Exercise directions:
Please copy everything from "This has real" down to "needs for survival." in the passage on climate change and fossil fuels, word for word.

Exercise passage:

[Start of Attachment]

Climate change is no longer a story of when or how - the crisis is with us now, and every community and sector of the economy is feeling the devastating impacts of the climate crisis.

Despite decades of calls to reduce dependency on fossil fuels and transition to clean energy sources, such as solar and wind, countries continue to use coal, oil and gas to fuel their economies.  Not only does this mean that carbon emissions have been increasing at an alarming rate, but our food system has become very intertwined with the fossil fuel system. This means that not only is the security of our food systems extremely vulnerable  to weather events caused by the burning of fossil fuels, but it is also deeply impacted by the skyrocketing costs of fossil fuels like oil and gas.

This has real and terrifying consequences. Across East Africa, the World Food Programme says millions of people across Kenya, Ethiopia and Somalia are in urgent need of food assistance. Droughts caused by climate change, along with rising food prices due to a fossil fuel-reliant energy system have forced more and more people to become dependent on humanitarian assistance to meet their basic needs for survival.

Recognition that now is the time to act

Systemic change must take place if we are to address the climate crisis. Changes can be made so not only do we adapt, but eventually create a brighter future for our country and planet. Kenya is a country in prime position to do this.

Kenyan President Dr. William Ruto recognized this challenge and opportunity in a recent article in The Guardian, where he said:

“We have immense potential for renewable energy, and this abundance of wind and solar energy can power the development of Africa… and embrace the benefits of clean power”.

[End of Attachment]

Data block:
[Start of Attachment]

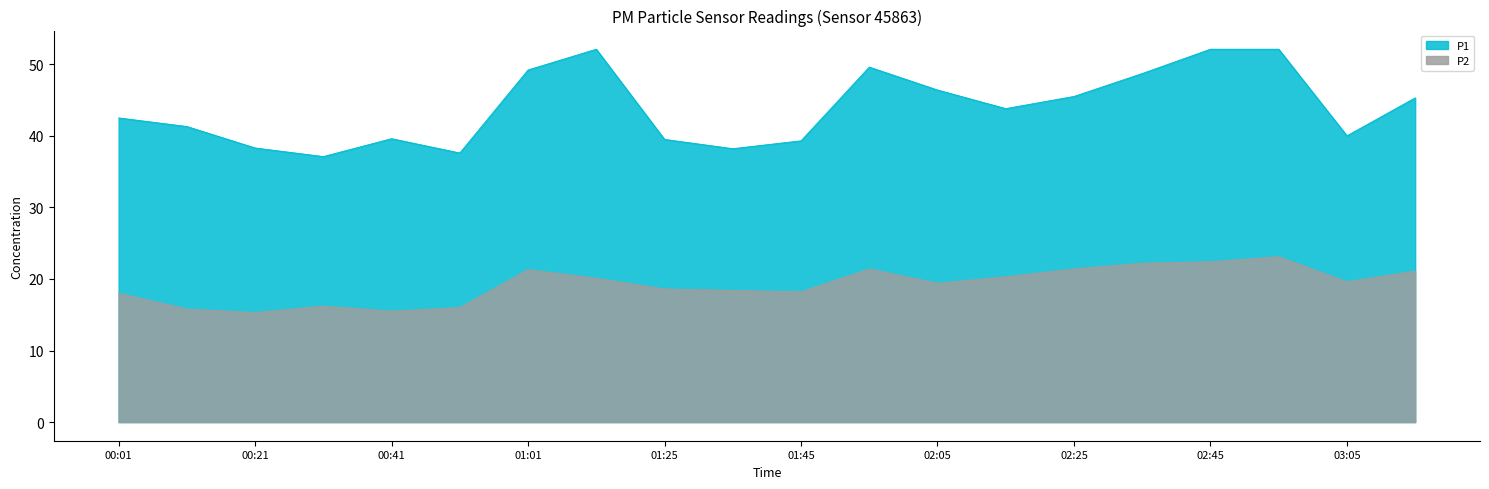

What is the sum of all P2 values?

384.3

[End of Attachment]

Output for this exercise:
This has real and terrifying consequences. Across East Africa, the World Food Programme says millions of people across Kenya, Ethiopia and Somalia are in urgent need of food assistance. Droughts caused by climate change, along with rising food prices due to a fossil fuel-reliant energy system have forced more and more people to become dependent on humanitarian assistance to meet their basic needs for survival.